« Rendez vos intérêts progressivement plus larges et plus impersonnels, jusqu’à ce que les murs de l’ego s’effacent peu à peu, et votre vie se fond de plus en plus dans la vie universelle ».

« Si vous pouvez tomber amoureux encore et encore « , écrivait Henry Miller en contemplant la mesure d’une vie bien vécue au bord du précipice des quatre-vingts ans,  » si vous pouvez pardonner aussi bien qu’oublier, si vous pouvez vous empêcher de devenir aigri, bourru, amer et cynique…. vous l’avez à moitié obtenue « .

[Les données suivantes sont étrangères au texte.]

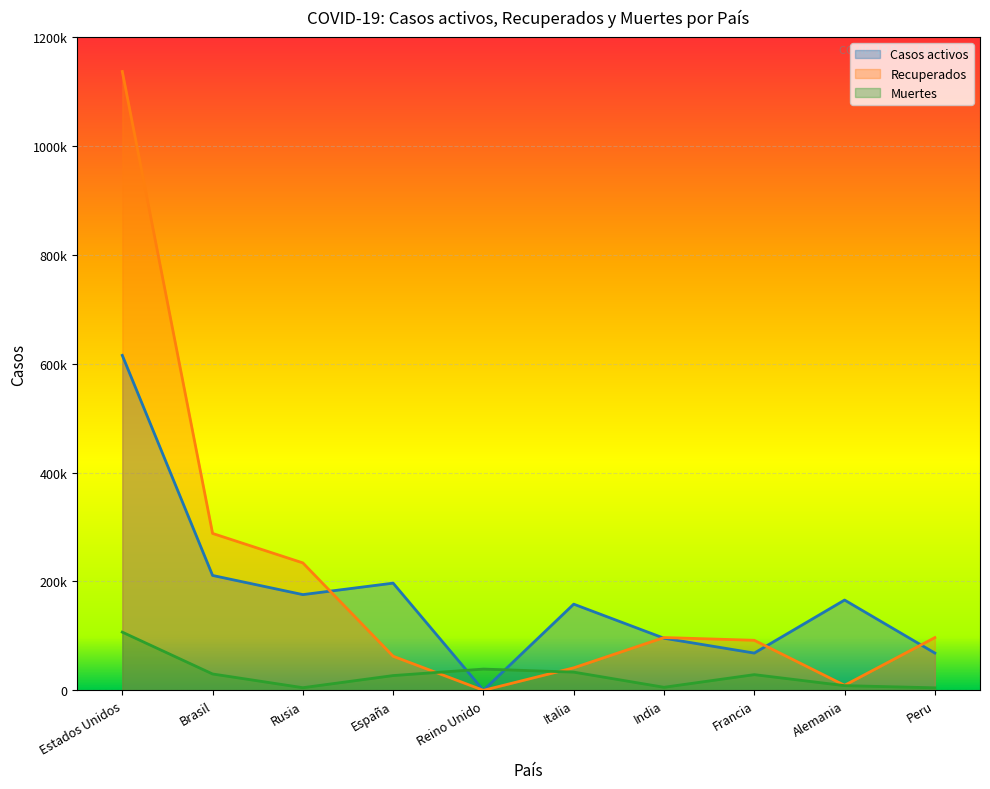

What is the value of the Muertes point at the 1st from the left?

106925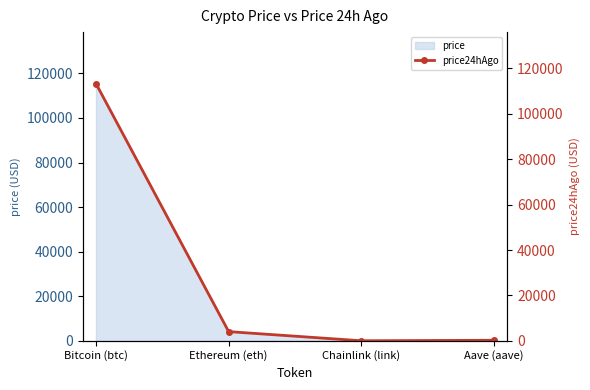

Where is the first local minimum for price?

Chainlink (link)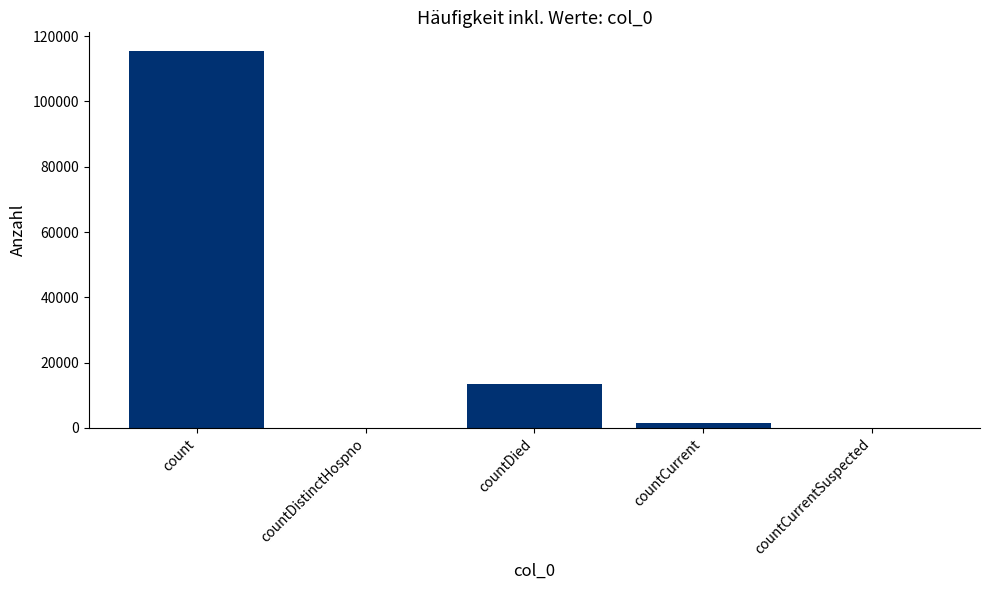

What is the sum of the values at countDistinctHospno and countDied?

13343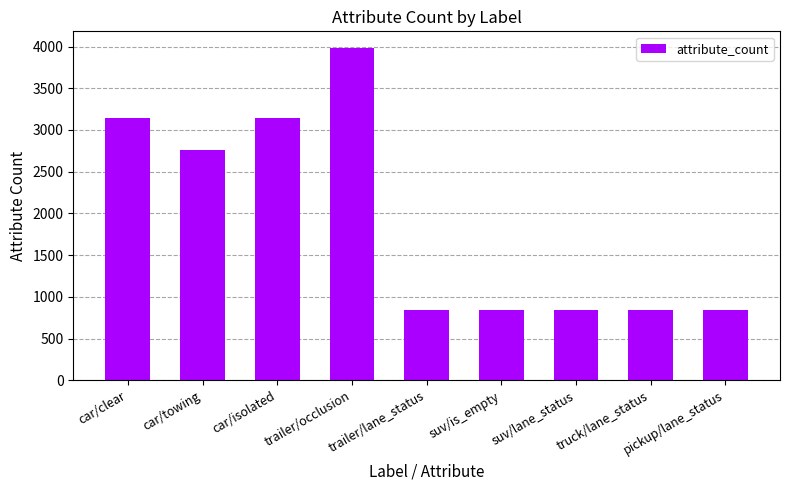

What position from the left is car/isolated?

3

Sept ans plus tôt, le grand philosophe, mathématicien, historien et lauréat du prix Nobel Bertrand Russell (18 mai 1872-2 février 1970) s’est penché sur la même question à la même étape de la vie dans un merveilleux court essai intitulé « How to Grow Old « , rédigé au cours de sa quatre-vingt-unième année et publié plus tard dans Portraits From Memory And Other Essays (bibliothèque publique).

Russell place au cœur d’une vie épanouissante la dissolution de l’ego personnel dans quelque chose de plus grand. S’inspirant de l’attrait de longue date des rivières comme métaphores existentielles, il écrit :

Rendez vos intérêts progressivement plus larges et plus impersonnels, jusqu’à ce que peu à peu les murs de l’ego s’effacent, et votre vie devient de plus en plus fusionnée avec la vie universelle. Une existence humaine individuelle devrait être comme une rivière – petite au début, étroitement contenue dans ses rives, et se précipitant passionnément le long des rochers et des chutes d’eau. Peu à peu, le fleuve s’élargit, les rives reculent, les eaux coulent plus tranquillement, et à la fin, sans rupture visible, elles se fondent dans la mer, et perdent sans douleur leur être individuel.

Dans un sentiment dont Emily Levine, philosophe et comédienne, ferait écho dans sa réflexion émouvante sur le fait d’affronter sa propre mort avec équanimité, Russell s’appuie sur l’héritage de Darwin et Freud, qui ont conjointement établi la mort comme principe organisateur de la vie moderne, et conclut :

L’homme qui, dans la vieillesse, peut voir sa vie de cette façon, ne souffrira pas de la peur de la mort, puisque les choses dont il s’occupe continueront. Et si, avec le déclin de la vitalité, la lassitude augmente, la pensée du repos ne sera pas malvenue. Je devrais souhaiter mourir alors que je suis encore au travail, sachant que d’autres continueront ce que je ne peux plus faire et me contentant de penser que ce qui était possible a été fait.

Portraits From Memory And Other Essays est un paquet de sagesse dans sa totalité.

Complétez ce fragment particulier avec le prix Nobel André Gide sur la façon dont le bonheur augmente avec l’âge, Ursula K. Le Guin sur le vieillissement et ce que signifie vraiment la beauté, et Grace Paley sur l’art de vieillir – la plus belle chose à lire sur le sujet – puis revisitez Russell sur la pensée critique, la connaissance du pouvoir contre la connaissance de l’amour, ce que signifie vraiment « la bonne vie », pourquoi la « monotonie fructueuse » est essentielle pour le bonheur, et sa réponse remarquable à la provocation d’un fasciste.